↓↓↓

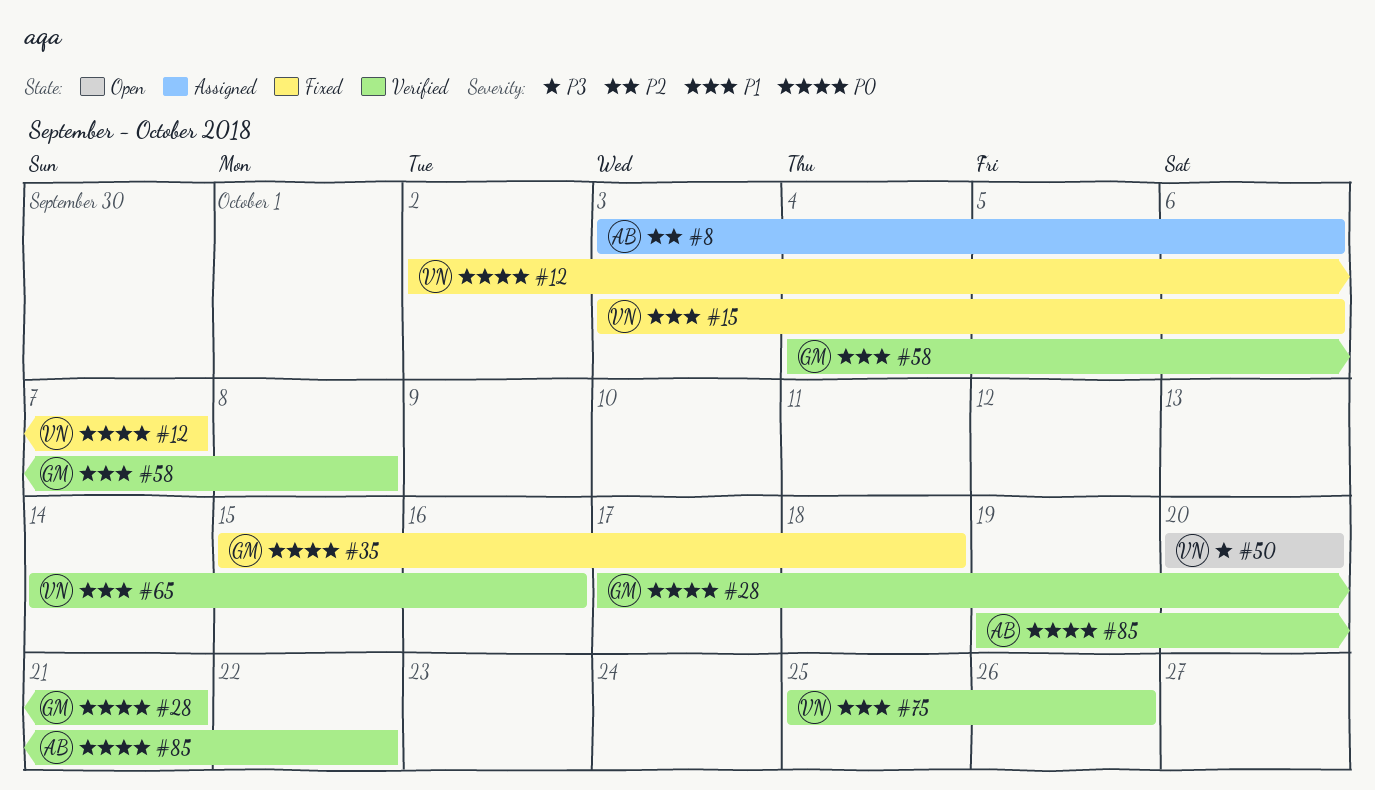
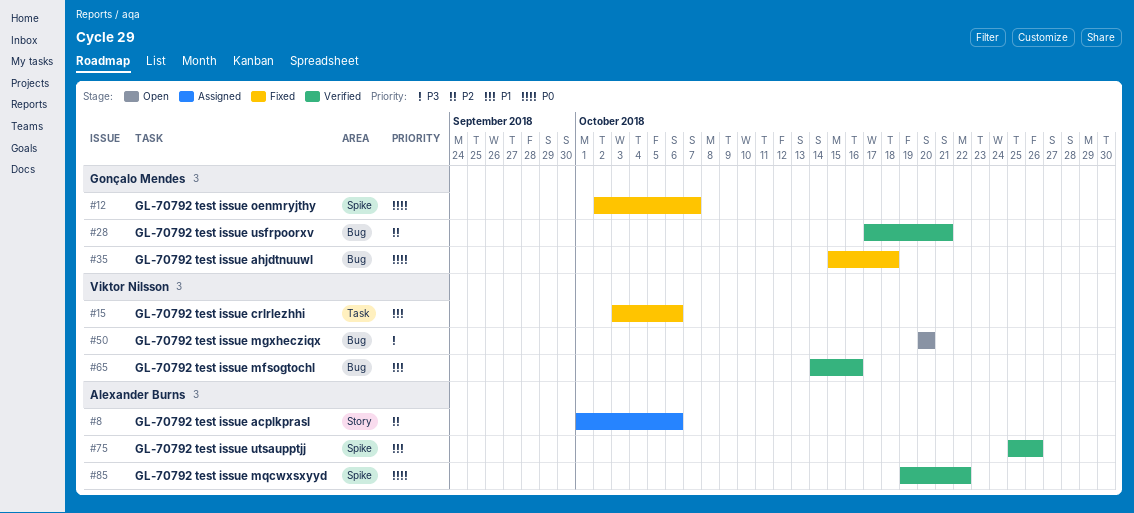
#8, start: Oct 3 -> Oct 1
#12, owner: Viktor Nilsson -> Gonçalo Mendes
#28, priority: P0 -> P2
#58: present -> none
#75, owner: Viktor Nilsson -> Alexander Burns

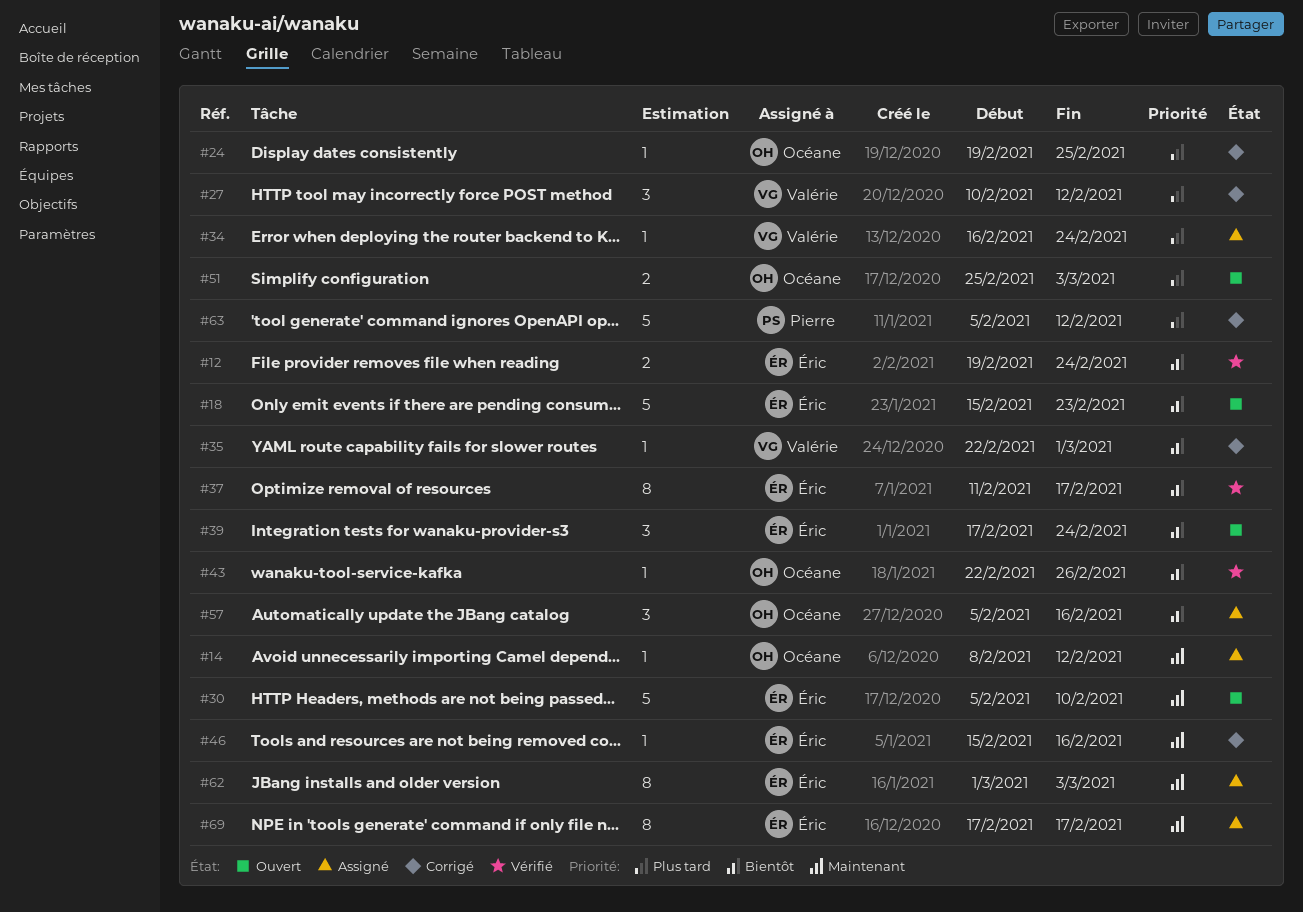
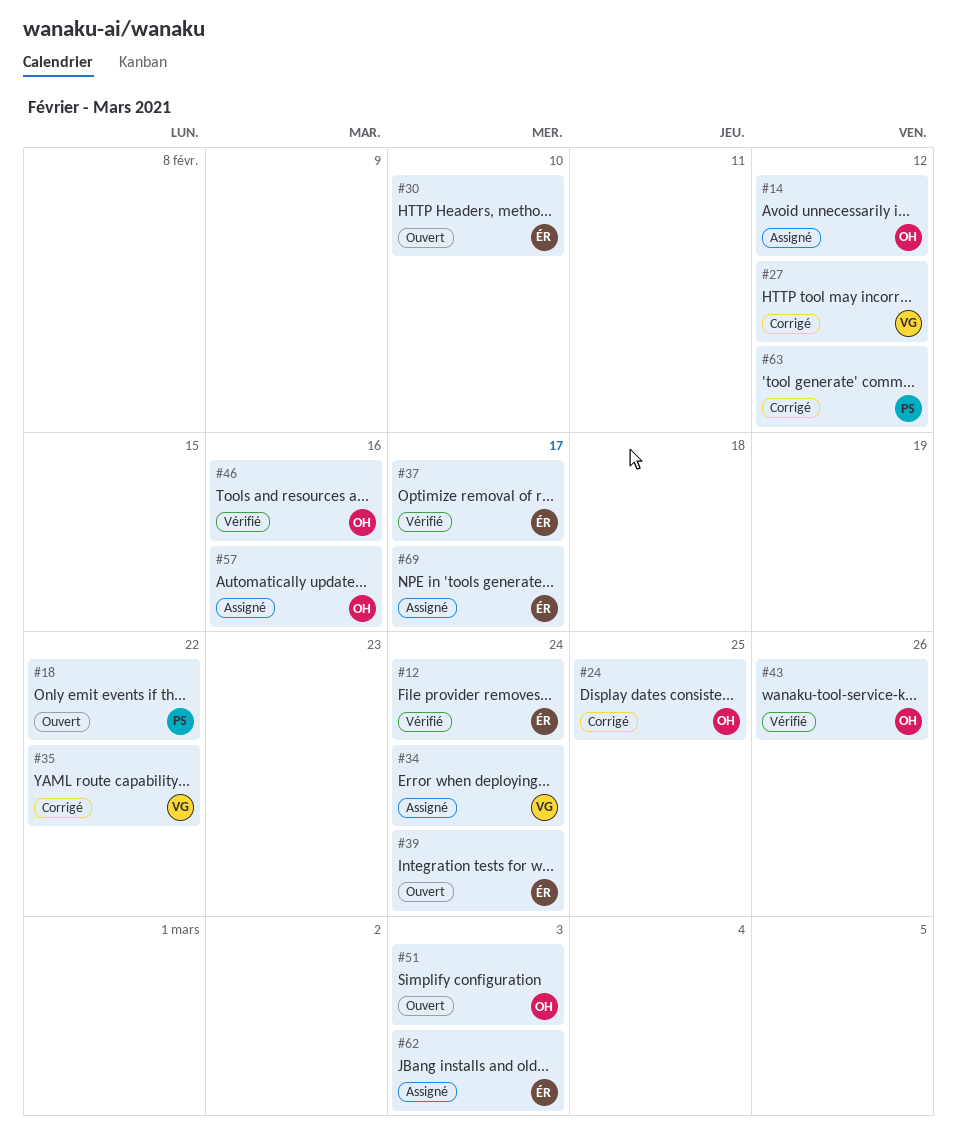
#18, owner: Éric -> Pierre
#18, due: Feb 23 -> Feb 22
#35, due: Mar 1 -> Feb 22
#46, status: Corrigé -> Vérifié
#46, owner: Éric -> Océane

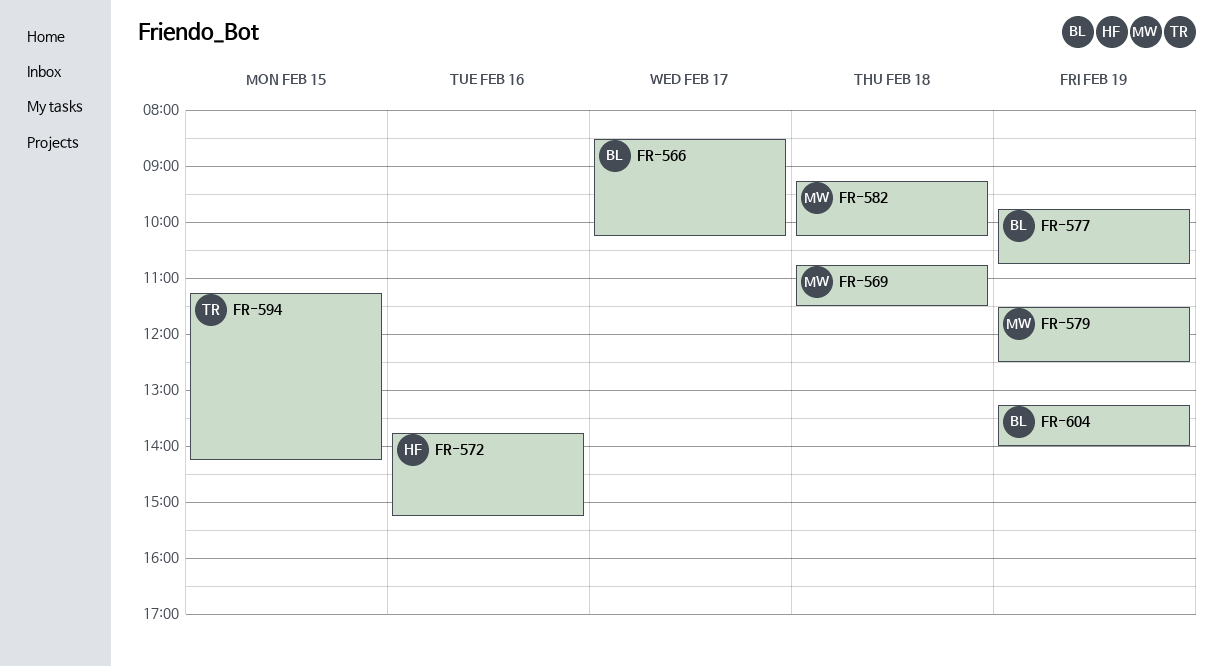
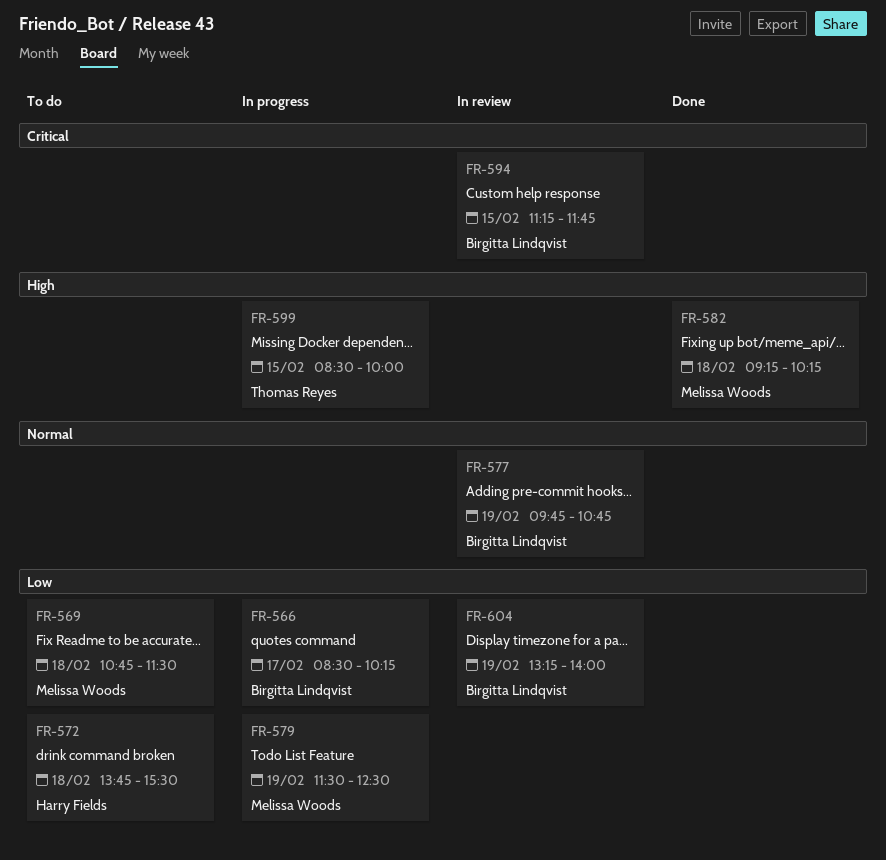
FR-572, day: Feb 16 -> Feb 18
FR-572, ends: 15:15 -> 15:30
FR-594, owner: Thomas Reyes -> Birgitta Lindqvist
FR-594, ends: 14:15 -> 11:45
FR-599: none -> present

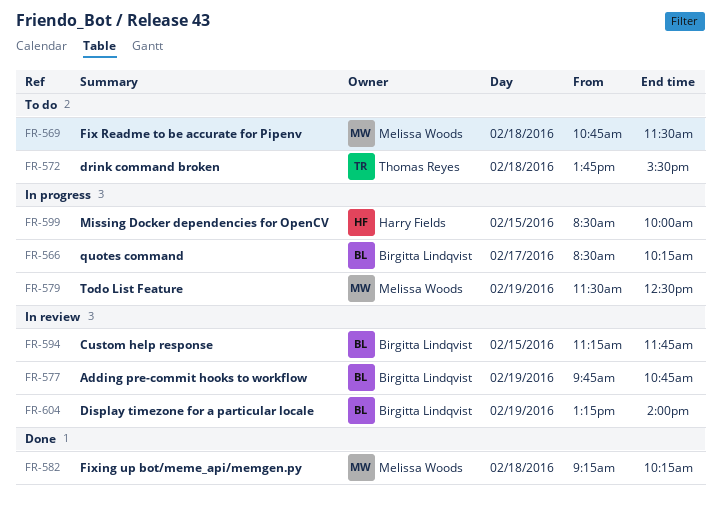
FR-572, owner: Harry Fields -> Thomas Reyes
FR-599, owner: Thomas Reyes -> Harry Fields

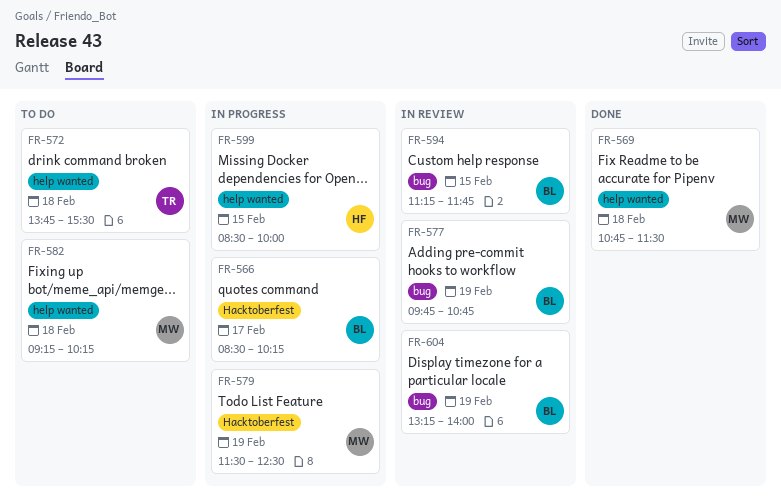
FR-569, status: To do -> Done
FR-582, status: Done -> To do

↑↑↑

(Try it): Skip all pictures. Copy exactly the lines from the one containing "#18, due: Feb 23 -> Feb 22" through the end of the records, both ends included.

(Response area):
#18, due: Feb 23 -> Feb 22
#35, due: Mar 1 -> Feb 22
#46, status: Corrigé -> Vérifié
#46, owner: Éric -> Océane

FR-572, day: Feb 16 -> Feb 18
FR-572, ends: 15:15 -> 15:30
FR-594, owner: Thomas Reyes -> Birgitta Lindqvist
FR-594, ends: 14:15 -> 11:45
FR-599: none -> present

FR-572, owner: Harry Fields -> Thomas Reyes
FR-599, owner: Thomas Reyes -> Harry Fields

FR-569, status: To do -> Done
FR-582, status: Done -> To do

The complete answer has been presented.